··· Document extract ···

Alfa Romeo 4C Forums banner
1 - 20 of 32 Posts

·
Registered
Joined
·
51 Posts
Discussion Starter · #1 ·
OK so I'm running into an issue with the timing belt change. Here's what happened:
  1. I followed the procedure exactly up to fitting the new belt and setting the tensioner at max tension. The only variation here is that I could only loosen the intake cam pulley bolt. I ruined two T55 sockets trying to pull off the exhaust pulley bolt, but I was careful and did not strip the bolt. So I only had the intake pulley loose when fitting the new belt.
  2. So here's where I screwed up: after I set the tensioner at max tension, I removed the locking tools without retightening the intake cam pulley bolt. As soon as the tools came off, the pulley rotated, the intake cam moved a bit and the tension went completely out of the belt.
  3. As soon as the locking tools were off I realized the mistake and tried to correct it by refitting the locks. I did not attempt to move the crank at all. I can refit the exhaust cam lock by just slightly bumping the cam to get the bolts to thread in, however it's clear that both the crank and intake cam have moved slightly. Based on my pictures it looks like the intake cam moved by about 5-10 degrees, and the same for the crankshaft (based on marks I made on it).
Anyone else mess this up, or have thoughts on how to fix this? The best I can think to do is to leave the exhaust cam locked, remove the tensioner and timing belt, then gently rotate the intake cam CCW back into position and refit the lock, and do the same for the crank. Given that they are slightly out of sync with the exhaust cam, I don't want to roll the engine over two times and risk damage.

Is that the smart way to do it? These tools should only go on in one position, so it seems like if I can get all three parts locked back in, I should still have proper timing. Or am I totally hosed?

Side note: the eLearn manual has nothing extra to add - even the procedure for dismantling the engine says to lock the cams in place before separating the head from the block, then on reassembly refit all the timing tools before installing the belt. This makes me think there are no other timing marks, even under the valve cover, and that as long as I have the locking tools fitted correctly, everything should be lined up.
 

·
Registered
Joined
·
250 Posts
I've done the belt a couple times, but haven't had anything like that happen so this is just a guess. I'd probably start with trying to rotate the intake cam CCW back into place (it's already swept that area, so likely no further damage doing that). I'm not sure what spring tension is in that position though. I'd probably try to fit the locking tool at that wrong angle, and see if I can use it to rotate the cam back. Failing that, I'd see if I can hold it while tightening up the cam bolt enough to be able to use the pulley as well to turn it ccw with the lock tool at the same time back into the locked position.
 

·
Registered
Joined
·
3,490 Posts
It sounds like you know what moved a few degrees and you're trying to stay in that window of a few degrees to move things back... but the problem with soliciting endorsement of this is that it's really hard to know exactly how off the timing really is and if you are really just moving it back to where everything really was. I think only you know. If any piston is at TDC or very close and you're off a few degrees, could parts try to operate in the same space within this few degrees of movement?

··· Data below ···

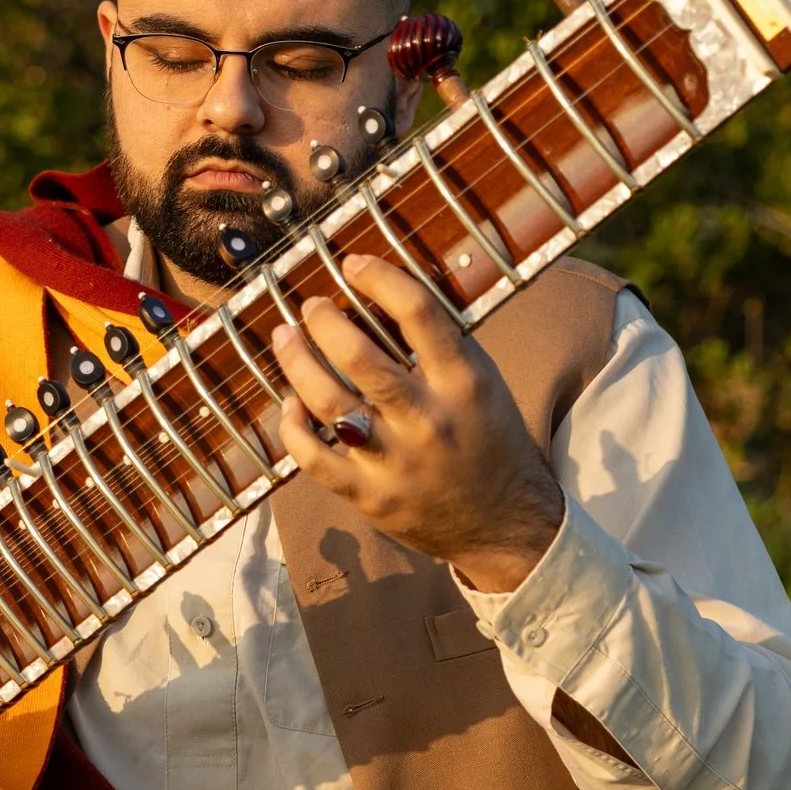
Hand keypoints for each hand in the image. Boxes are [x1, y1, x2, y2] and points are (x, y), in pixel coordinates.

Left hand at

···

* _Problem A_: In the timing belt thread, list every post count shown for the participants.
* _Problem B_: Using the timing belt thread, indicate whether each statement agrees with it, and support each yes or no with the deciding words quoted from the thread: (i) The discussion starter stripped the exhaust pulley bolt. (ii) The discussion starter made no attempt to move the crank once the locking tools were off. (iii) The author of the post beginning "I've done the belt" has changed the belt before.
* _Problem C_: Reproduce word for word the portion of the timing belt thread starting at "Side note: the" and ending at "be lined up.".

* _Answer space A_: 51 Posts; 250 Posts; 3,490 Posts

* _Answer space B_:
(i) No: "I was careful and did not strip the bolt."
(ii) Yes: "I did not attempt to move the crank at all."
(iii) Yes: "I've done the belt a couple times"

* _Answer space C_:
Side note: the eLearn manual has nothing extra to add - even the procedure for dismantling the engine says to lock the cams in place before separating the head from the block, then on reassembly refit all the timing tools before installing the belt. This makes me think there are no other timing marks, even under the valve cover, and that as long as I have the locking tools fitted correctly, everything should be lined up.